ACTIVITY ->
Find the lines in the listing below that have the word "permissions" and give their count, nothing else.
§
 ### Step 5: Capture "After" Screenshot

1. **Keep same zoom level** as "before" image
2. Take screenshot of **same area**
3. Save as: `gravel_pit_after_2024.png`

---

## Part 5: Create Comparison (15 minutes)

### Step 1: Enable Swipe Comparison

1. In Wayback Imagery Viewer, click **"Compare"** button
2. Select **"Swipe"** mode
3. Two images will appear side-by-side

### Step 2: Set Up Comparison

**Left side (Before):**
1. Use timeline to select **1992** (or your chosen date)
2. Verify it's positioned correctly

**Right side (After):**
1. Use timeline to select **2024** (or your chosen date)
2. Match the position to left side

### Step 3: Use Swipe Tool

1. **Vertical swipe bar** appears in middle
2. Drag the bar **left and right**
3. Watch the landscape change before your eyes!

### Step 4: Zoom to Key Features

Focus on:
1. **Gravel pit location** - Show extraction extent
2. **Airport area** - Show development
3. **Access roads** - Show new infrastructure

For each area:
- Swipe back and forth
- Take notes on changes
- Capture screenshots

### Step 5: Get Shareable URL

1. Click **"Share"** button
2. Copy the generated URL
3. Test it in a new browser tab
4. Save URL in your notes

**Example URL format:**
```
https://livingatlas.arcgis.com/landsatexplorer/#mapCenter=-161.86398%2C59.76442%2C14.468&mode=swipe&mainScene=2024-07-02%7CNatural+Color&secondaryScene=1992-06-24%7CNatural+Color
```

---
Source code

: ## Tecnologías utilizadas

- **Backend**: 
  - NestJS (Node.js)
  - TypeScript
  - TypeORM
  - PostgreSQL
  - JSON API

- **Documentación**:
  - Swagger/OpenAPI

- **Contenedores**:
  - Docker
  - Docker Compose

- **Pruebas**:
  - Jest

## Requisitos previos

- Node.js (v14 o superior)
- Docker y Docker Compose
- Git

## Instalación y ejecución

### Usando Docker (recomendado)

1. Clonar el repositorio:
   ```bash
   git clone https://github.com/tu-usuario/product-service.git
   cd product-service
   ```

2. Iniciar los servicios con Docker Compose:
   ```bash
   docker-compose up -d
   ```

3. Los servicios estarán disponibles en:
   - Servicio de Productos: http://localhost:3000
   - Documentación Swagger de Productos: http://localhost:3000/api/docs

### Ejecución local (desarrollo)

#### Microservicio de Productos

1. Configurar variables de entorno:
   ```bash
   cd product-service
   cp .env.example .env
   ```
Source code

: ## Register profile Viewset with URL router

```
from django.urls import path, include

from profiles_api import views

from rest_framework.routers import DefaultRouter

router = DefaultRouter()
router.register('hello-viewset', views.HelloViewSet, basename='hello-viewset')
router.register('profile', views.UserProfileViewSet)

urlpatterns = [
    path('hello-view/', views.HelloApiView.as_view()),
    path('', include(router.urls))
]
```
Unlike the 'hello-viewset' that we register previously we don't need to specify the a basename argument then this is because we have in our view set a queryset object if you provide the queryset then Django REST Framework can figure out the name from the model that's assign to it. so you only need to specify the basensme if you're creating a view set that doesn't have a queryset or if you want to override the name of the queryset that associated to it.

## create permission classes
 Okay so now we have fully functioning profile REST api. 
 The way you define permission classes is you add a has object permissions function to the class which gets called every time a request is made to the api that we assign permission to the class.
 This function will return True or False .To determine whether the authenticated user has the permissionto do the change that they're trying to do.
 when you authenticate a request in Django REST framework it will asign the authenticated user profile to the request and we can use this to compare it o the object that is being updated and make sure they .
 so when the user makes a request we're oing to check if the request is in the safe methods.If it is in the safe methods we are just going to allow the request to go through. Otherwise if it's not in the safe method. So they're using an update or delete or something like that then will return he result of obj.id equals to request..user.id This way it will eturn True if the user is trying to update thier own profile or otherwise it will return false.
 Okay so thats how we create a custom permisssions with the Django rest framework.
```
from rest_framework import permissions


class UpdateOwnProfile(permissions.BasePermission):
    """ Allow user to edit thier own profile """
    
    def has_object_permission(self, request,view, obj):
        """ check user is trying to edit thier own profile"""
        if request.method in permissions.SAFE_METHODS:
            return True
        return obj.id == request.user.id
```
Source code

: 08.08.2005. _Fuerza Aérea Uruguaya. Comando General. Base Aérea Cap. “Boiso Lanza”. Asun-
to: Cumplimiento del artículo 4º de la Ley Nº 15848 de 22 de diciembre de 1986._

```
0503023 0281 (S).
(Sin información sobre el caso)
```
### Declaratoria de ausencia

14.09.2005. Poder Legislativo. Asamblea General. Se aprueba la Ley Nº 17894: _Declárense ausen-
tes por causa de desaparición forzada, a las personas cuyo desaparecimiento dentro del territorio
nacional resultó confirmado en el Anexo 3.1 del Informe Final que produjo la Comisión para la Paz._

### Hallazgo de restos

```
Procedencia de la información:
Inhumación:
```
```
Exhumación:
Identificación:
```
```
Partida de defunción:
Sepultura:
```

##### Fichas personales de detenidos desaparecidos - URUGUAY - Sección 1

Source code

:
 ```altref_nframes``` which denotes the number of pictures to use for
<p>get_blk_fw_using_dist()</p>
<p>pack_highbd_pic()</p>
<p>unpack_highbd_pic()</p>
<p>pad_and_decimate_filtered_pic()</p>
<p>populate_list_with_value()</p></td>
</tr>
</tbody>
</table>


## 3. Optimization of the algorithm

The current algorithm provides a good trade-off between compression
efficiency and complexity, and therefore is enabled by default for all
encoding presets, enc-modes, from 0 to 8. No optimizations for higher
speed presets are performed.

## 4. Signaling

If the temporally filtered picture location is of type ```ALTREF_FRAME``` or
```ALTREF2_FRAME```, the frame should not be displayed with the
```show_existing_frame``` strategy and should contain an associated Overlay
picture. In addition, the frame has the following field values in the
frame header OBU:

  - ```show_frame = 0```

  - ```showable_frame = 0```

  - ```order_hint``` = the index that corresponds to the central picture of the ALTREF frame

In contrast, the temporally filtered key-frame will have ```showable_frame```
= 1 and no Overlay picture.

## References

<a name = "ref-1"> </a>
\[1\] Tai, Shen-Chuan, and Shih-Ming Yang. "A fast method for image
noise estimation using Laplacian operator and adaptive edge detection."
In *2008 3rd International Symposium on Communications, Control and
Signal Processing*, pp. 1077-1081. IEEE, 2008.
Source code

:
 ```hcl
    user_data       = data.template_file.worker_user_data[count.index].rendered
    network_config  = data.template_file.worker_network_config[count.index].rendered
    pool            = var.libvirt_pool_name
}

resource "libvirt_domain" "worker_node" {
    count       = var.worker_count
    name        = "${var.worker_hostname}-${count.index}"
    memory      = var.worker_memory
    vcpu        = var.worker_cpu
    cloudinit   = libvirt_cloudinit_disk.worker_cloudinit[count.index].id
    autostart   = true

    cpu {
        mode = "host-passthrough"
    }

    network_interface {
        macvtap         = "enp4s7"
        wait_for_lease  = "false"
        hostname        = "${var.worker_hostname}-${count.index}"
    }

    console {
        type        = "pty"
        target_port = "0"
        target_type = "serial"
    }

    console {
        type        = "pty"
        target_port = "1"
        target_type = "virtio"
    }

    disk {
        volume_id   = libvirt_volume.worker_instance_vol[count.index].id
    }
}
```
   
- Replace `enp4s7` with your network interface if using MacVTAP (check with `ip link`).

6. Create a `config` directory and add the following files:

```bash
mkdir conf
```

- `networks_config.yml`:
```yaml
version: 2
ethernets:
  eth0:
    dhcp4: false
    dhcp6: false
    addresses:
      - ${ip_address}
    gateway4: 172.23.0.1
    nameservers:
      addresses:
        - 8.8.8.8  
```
§
ANSWER AREA ->
4